Open Text announces Major Expansion in Waterloo

Open Text Corporation unveiled plans today to expand its Waterloo facility to two buildings, doubling the company’s footprint at its headquarters location. Construction of the second building is expected to get under way in July, 2010 and project completion is slated for the summer of 2011.

The new 120,000-square-foot, five-storey building will complement the existing 113,000-square-foot, three-storey Open Text office on Frank Tompa Drive in Waterloo, and will be joined to the existing facility by an elevated enclosed sky-bridge.

It’s anticipated that the finished complex will house up to 1500 employees; there are currently over 700 people employed at the existing Open Text headquarters facility.

Open Text’s long history as an innovator in the software industry began at the University of Waterloo in the late 1980s with a group of university researchers who were working on a project to convert the entire Oxford English Dictionary to electronic form, a major feat in the pre-Internet days. The work formed the basis for the Internet’s first search engine technology, which was soon adopted by Yahoo.
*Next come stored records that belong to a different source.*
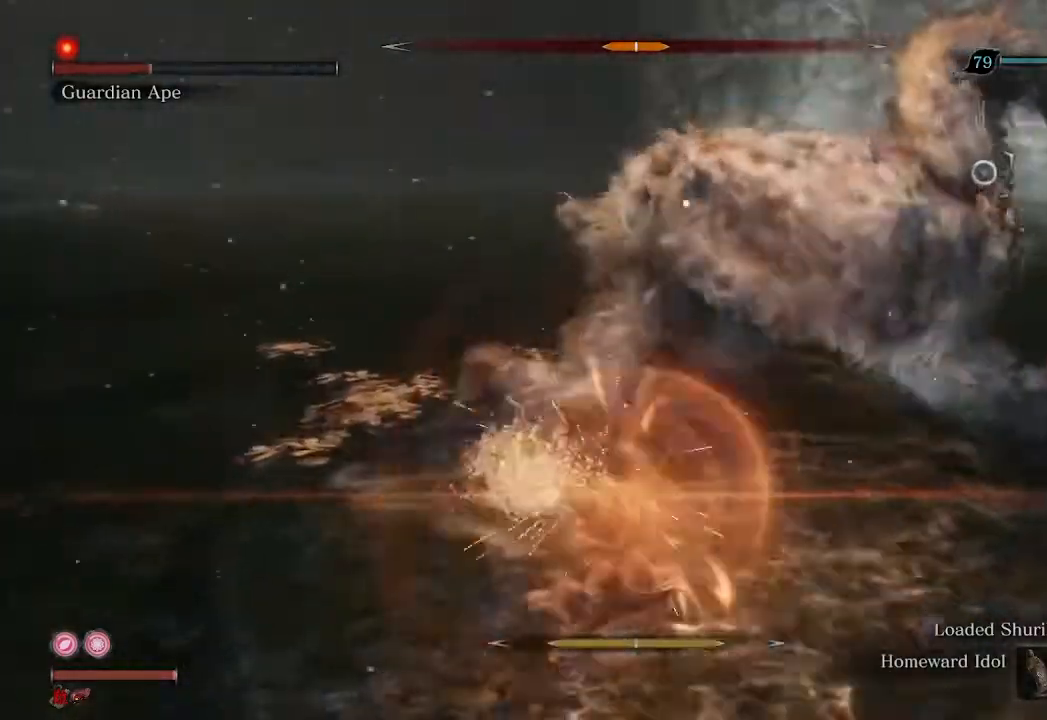
{"buttons": [], "left_stick": "up", "right_stick": "center", "events": [[333, "left_stick", "up"]]}
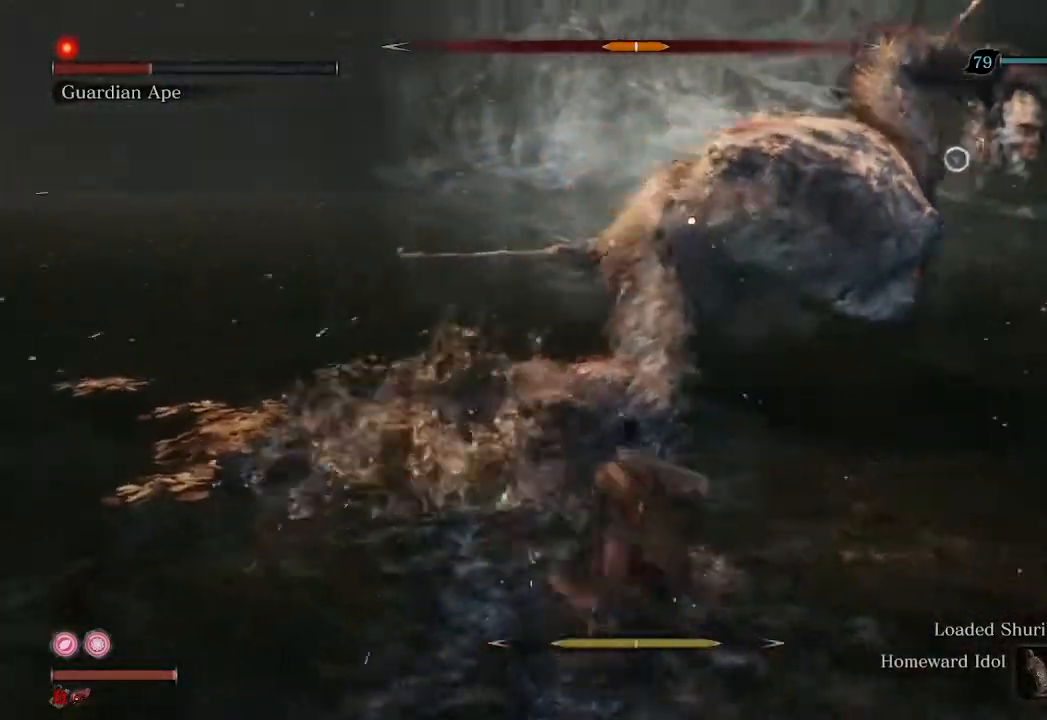
{"buttons": [], "left_stick": "center", "right_stick": "center", "events": [[167, "left_stick", "center"]]}
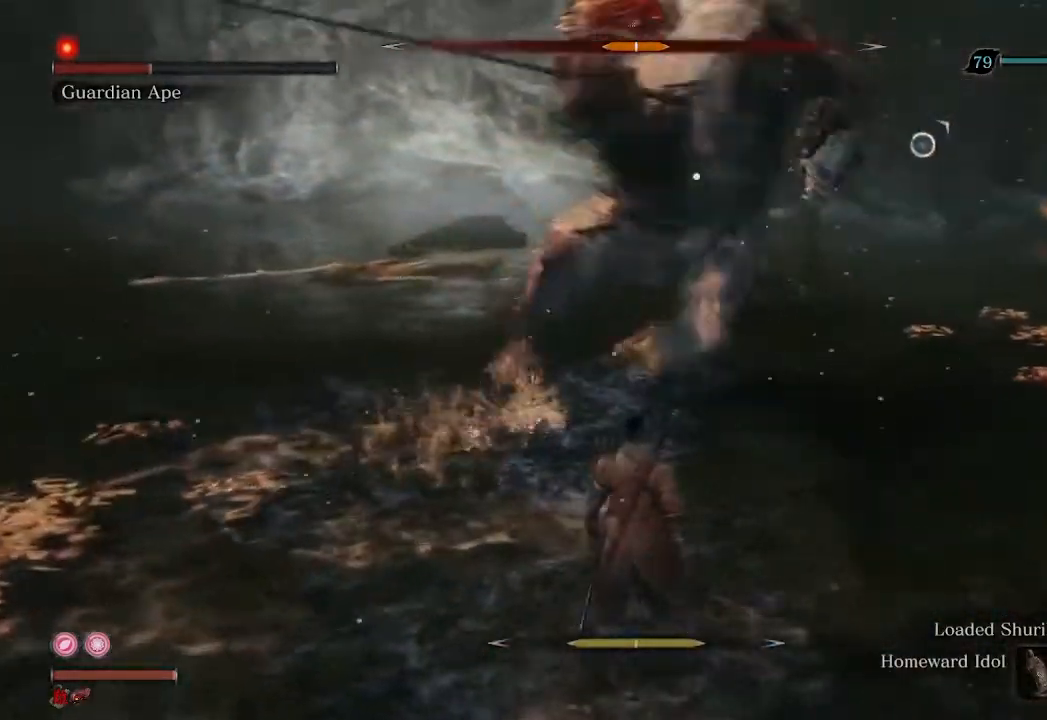
{"buttons": [], "left_stick": "up", "right_stick": "center", "events": [[233, "left_stick", "up"]]}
Today search technology is one of the components of Open Text ECM Suite which helps large organizations manage huge volumes of documents, email, video, images, web content and other online information.

2009 has been a banner year for Open Text. The company earned a spot on Fortune Magazine’s 2009 list of the 100 Fastest-Growing Companies globally, ranking 15th overall and 6th on the list’s breakdown of fastest-growing tech companies. Waterloo neighbour Research in Motion was #1 on the same list.